* TEXTE:
Hainaut La police du Val de l’Escaut enregistre de nombreux excès de vitesse depuis le début de l’année.

La zone de police du Val de l’Escaut (Estaimpuis, Pecq, Celles et Mont-de-l’Enclus) a dévoilé les résultats de ses contrôles de vitesse depuis le début de l’année. Et ils sont inquiétants. Sur les 20 412 véhicules contrôlés par le radar répressif de la police locale, 3 785 étaient en excès de vitesse. Soit 18,5 % de véhicules en infraction. "C’est vrai que c’est beaucoup", glisse le chef de corps de la zone de police, Dominique Debrauwere. "Dans notre zone, la configuration des voiries fait que l’on a tendance à accélérer."

Le taux élevé de véhicules en infraction s’explique par le choix des rues où il est placé. Cela se fait en fonction des accidents, des résultats des radars préventifs ou encore des plaintes des riverains. Soit là où la vitesse pose problème.

Les résultats peuvent par contre surprendre au regard du taux de véhicules en infraction flashés par le Lidar, le radar prêté par la Région wallonne, qui est d’environ 2,50 % sur la zone.

"Mais le Lidar est posé pour une semaine. On l’annonce le soir de sa mise en place. On le dit sur Internet, sur les réseaux sociaux. Ça se sait, ça se dit très vite. Les gens sont plus attentifs, relève Dominique Debrauwere. Par contre, notre radar répressif mobile est annoncé de manière mensuelle, les citoyens l’oublient, et nous ne sommes sur place qu’environ trois quarts d’heure."

* CONSIGNE: Poursuivez l'article sur les excès de vitesse relevés par la police du Val de l'Escaut, à la suite de sa dernière phrase.

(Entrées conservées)
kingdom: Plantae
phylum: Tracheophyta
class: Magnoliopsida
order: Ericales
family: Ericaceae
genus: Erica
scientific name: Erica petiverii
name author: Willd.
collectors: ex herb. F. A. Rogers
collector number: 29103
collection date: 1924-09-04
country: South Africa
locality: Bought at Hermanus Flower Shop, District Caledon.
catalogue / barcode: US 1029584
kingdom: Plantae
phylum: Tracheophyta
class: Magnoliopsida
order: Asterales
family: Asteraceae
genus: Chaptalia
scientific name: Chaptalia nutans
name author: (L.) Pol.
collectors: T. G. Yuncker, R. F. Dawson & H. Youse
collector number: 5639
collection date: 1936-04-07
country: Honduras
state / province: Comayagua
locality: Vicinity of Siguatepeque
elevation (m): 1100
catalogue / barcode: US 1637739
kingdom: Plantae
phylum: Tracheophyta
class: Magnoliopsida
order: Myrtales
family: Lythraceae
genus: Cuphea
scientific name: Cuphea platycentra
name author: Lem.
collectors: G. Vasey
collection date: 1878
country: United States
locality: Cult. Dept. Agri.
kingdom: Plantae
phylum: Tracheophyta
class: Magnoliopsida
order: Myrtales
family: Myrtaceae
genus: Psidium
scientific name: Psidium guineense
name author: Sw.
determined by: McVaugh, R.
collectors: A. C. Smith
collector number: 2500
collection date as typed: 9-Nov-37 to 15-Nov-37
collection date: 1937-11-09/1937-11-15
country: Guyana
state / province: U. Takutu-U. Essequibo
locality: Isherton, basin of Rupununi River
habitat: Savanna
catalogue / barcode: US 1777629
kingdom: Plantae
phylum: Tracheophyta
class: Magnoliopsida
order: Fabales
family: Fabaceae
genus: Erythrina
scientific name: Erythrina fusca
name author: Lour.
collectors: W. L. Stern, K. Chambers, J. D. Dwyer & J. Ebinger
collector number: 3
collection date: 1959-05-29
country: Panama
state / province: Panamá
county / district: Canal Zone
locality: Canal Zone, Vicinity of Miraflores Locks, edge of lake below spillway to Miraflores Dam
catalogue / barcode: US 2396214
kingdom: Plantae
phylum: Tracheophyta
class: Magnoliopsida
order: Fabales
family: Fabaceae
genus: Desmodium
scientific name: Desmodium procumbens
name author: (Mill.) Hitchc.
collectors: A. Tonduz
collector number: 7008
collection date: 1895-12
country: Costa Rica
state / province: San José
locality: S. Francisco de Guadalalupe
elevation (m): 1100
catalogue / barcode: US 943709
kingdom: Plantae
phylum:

* ZONE DE RÉPONSE:
Pour Dominique Debrauwere, même si les résultats ne sont pas réjouissants, il faut donc mettre ces chiffres en perspective. "Et puis, le nombre d’accidents mortels est nul depuis le début de l’année et le nombre d’accidents avec lésions est en baisse. Et ça, c’est rassurant", ajoute-t-il.

Le chef de corps et son équipe veulent continuer à sensibiliser la population aux dangers de la vitesse. Et de glisser une dernière note positive : "La sécurité routière reste une priorité et nous voyons quand même un effet positif lors de nos contrôles routiers et d’alcoolémie. Je trouve que les attitudes ont changé. Que les citoyens sont plus prudents de manière générale. Il faut continuer comme ça."